_Extract provided_
+===+

Organizations are accelerating their transformation to digital to enhance their speed and data-driven decision making, and to support working in new ways. Adopting agile ways of working is one of the keys to a successful transformation. Using agile coaches helps cultivate the new behaviors that unleash agile and unlock productivity. Agile coaches help teams put theories into practice by weaving agile ways of working into daily routines. And they guide teams to adjust agile practices to their specific needs and measure outcomes so that teams can assess their progress and take steps to improve.
Yet many organizations struggle to get agile coaching right. The coaches themselves aren’t usually the problem. More often than not, problems arise because organizations adopt the wrong agile coaching approach. When that happens, new ways of working stall, agile teams that started out collaborating well revert to old behaviors, and costs add up without producing the intended results.

+===+

_Provided records_

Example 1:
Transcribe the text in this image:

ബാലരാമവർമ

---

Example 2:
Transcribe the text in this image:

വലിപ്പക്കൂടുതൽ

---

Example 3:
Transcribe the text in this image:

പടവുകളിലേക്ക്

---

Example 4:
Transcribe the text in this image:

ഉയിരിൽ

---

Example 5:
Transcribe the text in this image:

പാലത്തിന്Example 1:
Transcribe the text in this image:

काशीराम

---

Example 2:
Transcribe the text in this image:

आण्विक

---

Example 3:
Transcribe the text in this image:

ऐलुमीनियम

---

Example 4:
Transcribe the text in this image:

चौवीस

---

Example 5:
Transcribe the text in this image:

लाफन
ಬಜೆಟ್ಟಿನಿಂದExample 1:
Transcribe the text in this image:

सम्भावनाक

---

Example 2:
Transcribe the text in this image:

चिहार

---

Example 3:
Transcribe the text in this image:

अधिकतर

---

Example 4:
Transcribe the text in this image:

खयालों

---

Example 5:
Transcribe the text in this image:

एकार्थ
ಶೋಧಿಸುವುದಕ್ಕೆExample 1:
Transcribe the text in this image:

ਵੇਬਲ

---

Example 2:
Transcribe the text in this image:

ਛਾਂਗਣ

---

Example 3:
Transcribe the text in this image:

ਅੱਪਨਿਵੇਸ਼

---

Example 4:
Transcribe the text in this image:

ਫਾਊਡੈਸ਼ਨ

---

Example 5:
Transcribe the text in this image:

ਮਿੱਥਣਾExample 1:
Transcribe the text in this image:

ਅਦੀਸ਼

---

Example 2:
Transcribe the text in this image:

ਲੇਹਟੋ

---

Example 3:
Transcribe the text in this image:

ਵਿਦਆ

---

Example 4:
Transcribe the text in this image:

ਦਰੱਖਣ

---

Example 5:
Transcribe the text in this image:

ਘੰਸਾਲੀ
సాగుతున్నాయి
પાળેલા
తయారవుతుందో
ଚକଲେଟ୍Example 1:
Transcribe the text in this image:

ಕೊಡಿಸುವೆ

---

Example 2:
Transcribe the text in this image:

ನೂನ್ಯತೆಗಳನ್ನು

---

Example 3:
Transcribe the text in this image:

+===+

_Challenge 1_
The passage on agile coaching names what happens when organizations adopt the wrong agile coaching approach. List every one of those outcomes.
_Challenge 2_
Write the next part of the passage on agile coaching, picking up after its final sentence.
The records were drawn from a separate source unrelated to the passage on agile coaching.

_Answer 1_
- New ways of working stall.
- Agile teams that started out collaborating well revert to old behaviors.
- Costs add up without producing the intended results.

_Answer 2_
Organizations can overcome these problems if they treat agile coaching as a business operation. In the approach, coaching is coordinated across the entire organization to maximize available coaching resources, and it consists of three parts:
Dozens of our clients have easily taken over running this approach themselves after an initial setup period, with no need for ongoing outside help. Teams new to agile have used it to become self-sufficient in about three months, with less than 10% reverting to previous nonagile behaviors. In the approach, coaches can work with two teams at a time and an average of six to eight teams a year. In addition to making coaches more productive, the method yields more engaged employees, better collaborations between business and technical teams, and more effective use of coaching resources. Most important, organizations develop a rigor that allows them to quickly gain the full benefits of agile at scale.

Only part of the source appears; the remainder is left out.